Baltimore-Washington International is "monitoring terminal and airfield drainage, checking generators and securing any equipment that may become airborne as a result of high winds," said Paul J. Wiedefeld, the airport's executive director.

CRUISE SHIPS

The storm has caused changes in sailing dates and itineraries for dozens of cruises in the Northeast, Eastern Caribbean, Bahamas and Bermuda, CruiseCritic.com reported.

North Carolina ports have closed in Morehead City and Wilmington.

Cruise ports in Nassau and Grand Bahama reopened Thursday evening, and ships are anticipated to resume calls on Saturday, the Bahamas Ministry of Tourism and Aviation said.

PUBLIC TRANSIT

The New York Metropolitan Transit Authority started a system-wide shutdown at noon Saturday.

The Southeastern Pennsylvania Transportation Authority will halt all service between 12:30 a.m. and noon on Sunday.

New Jersey Gov.

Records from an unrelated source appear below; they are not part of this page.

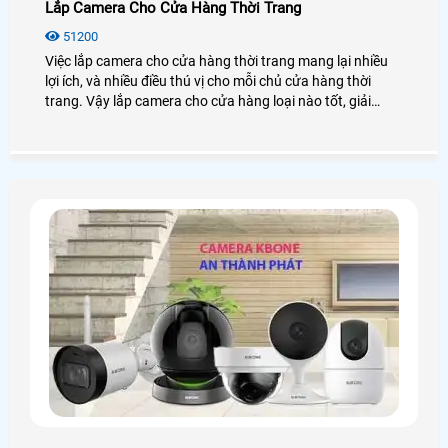
Lắp Camera Cho Cửa Hàng Thời Trang
51200
Việc lắp camera cho cửa hàng thời trang mang lại nhiều
lợi ích, và nhiều điều thú vị cho mỗi chủ cửa hàng thời
trang. Vậy lắp camera cho cửa hàng loại nào tốt, giải
pháp lắp đặt như thế nào? Chúng ta cùng nhau đi tìm hiểu
nhé!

Chris Christie said New Jersey Transit would suspend all rail, light rail, bus and Access Link Paratransit service in the New Jersey Transit system beginning at noon Saturday.

North Carolina rail transportation is canceled for Saturday. Limited passenger train travel will resume between Raleigh and Charlotte on Sunday, according to the governor's office.

BUSES, TRAINS AND ROADS

Following up on widespread cancellations announced earlier, Amtrak said Friday evening that none of its trains would be operating Sunday, and service on Saturday would be reduced.

Amtrak's cancellations include service along the Northeast Corridor between Washington and Boston; the Keystone Corridor between New York and Harrisburg, Pennsylvania; the Empire Service between New York and Albany; the Vermonter running between Washington and St. Albans, Vermont; the Piedmont Service between Raleigh and Charlotte; Northeast Regional trains in Virginia; and several "long-distance trains."

Greyhound bus lines has canceled some trips to destinations along the Atlantic Coast.

Southbound lanes of New Jersey's Garden State Parkway were closed past Exit 98 at 8 p.m. Friday, Christie announced.

Starting at 8 a.m. Friday, tolls were suspended temporarily on the Garden State Parkway south of the Raritan River and the Atlantic City Expressway.

New York's Taxi and Limousine Commission announced Friday evening that, starting at 9 a.m. Saturday, it will dispatch more cabs than normal into low-lying areas in New York where New York Mayor Michael Bloomberg has ordered evacuations. The drivers and riders will have a special "zone fare" system and other new rules, including mandating that pets be allowed on board and encouraging people to ride in groups.